Gleich im ersten Beitrag des Bandes wendet sich Karl Gabriel explizit gegen die universelle Wirksamkeit der säkularisierungstheoretischen Annahme eines Spannungsverhältnisses zwischen Religion und Moderne. Gerade in den Prozessen der Globalisierung, mit der aus ihnen resultierenden steigenden Nachfrage nach Kontingenzbewältigungsangeboten, sieht er den Schlüssel zu einer Rückkehr des Religiösen. So fördern die sich in diesen Rahmenbedingungen ausweitenden Unsicherheiten den individuellen Be­darf an Religion. Um diese Nachfrage zu erfüllen, wird es aus Gab­riels Sicht allerdings notwendig sein, dass eine Modernisierung der Religionen stattfindet (26). An den Punkt der religiösen Nachfrage schließt auch Remi Brague an, der die Erweiterung der Europä­ischen Union gleichzeitig als Möglichkeit und Gefahr für den Menschen ansieht und die Bewältigung der entstehenden Probleme in dem Rückgriff auf die gemeinsamen Sinnvorkommen Europas sieht.
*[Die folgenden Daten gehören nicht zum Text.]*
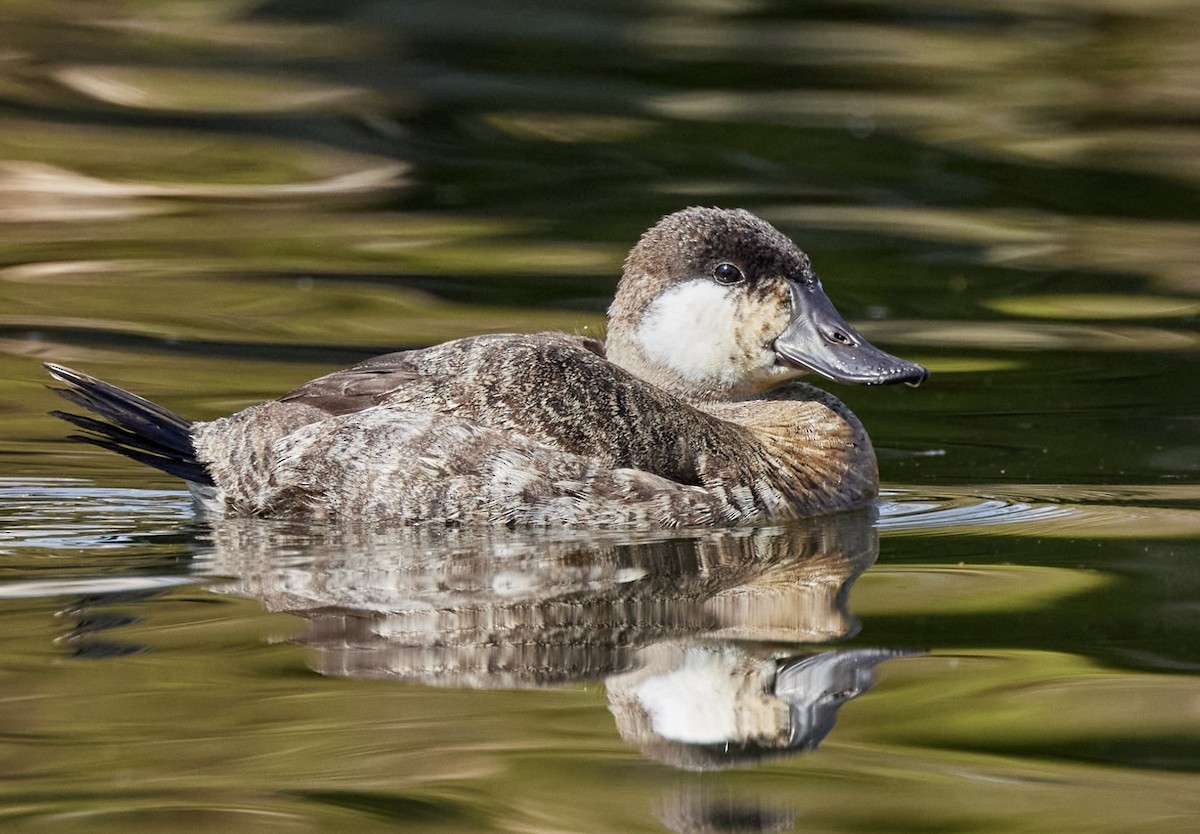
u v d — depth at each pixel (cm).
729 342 1175
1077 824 650
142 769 680
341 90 2286
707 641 841
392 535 1037
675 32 2564
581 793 669
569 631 854
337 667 791
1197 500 1126
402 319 1555
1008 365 1493
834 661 812
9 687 761
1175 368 1469
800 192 1966
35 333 1497
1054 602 904
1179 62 2395
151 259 1725
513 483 1048
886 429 1343
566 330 1518
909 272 1739
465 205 1930
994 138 2134
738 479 1095
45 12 2562
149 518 1071
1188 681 786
Pierre Gisels Beitrag zur »Religion und zeitgenössischen Moderne« stellt die Bedeutung der Verzahnung von Religiösem und Sozialem in den Vordergrund. Aus seiner Sicht geht es um die Untersuchung der religiösen Traditionen in ihrer Verschiedenartigkeit (57), eine nicht ganz neue Forderung, die schon Joachim Wach stellte. In diese Richtung zielt auch Paul M. Zulehner in seiner Suche nach »Gott nach dem Kommunismus«. Er löst das Problem empirisch-typologisch und deckt religiöse, atheisierende und dazwischen polarisierende Kulturen auf (61). Die Möglichkeiten für die zukünftige Entwicklung in Osteuropa sieht er, mit Ausnahme der neuen Bundesländer Deutschlands, wo es einen soziokulturell selbstverständlichen Atheismus gebe (69), eher positiv. Beiden Autoren geht es um die hohe Relevanz der Verankerung von Religion in der Gesellschaft, die sie generell als gegeben, aber auch an den sozialen Wandel gebunden ansehen.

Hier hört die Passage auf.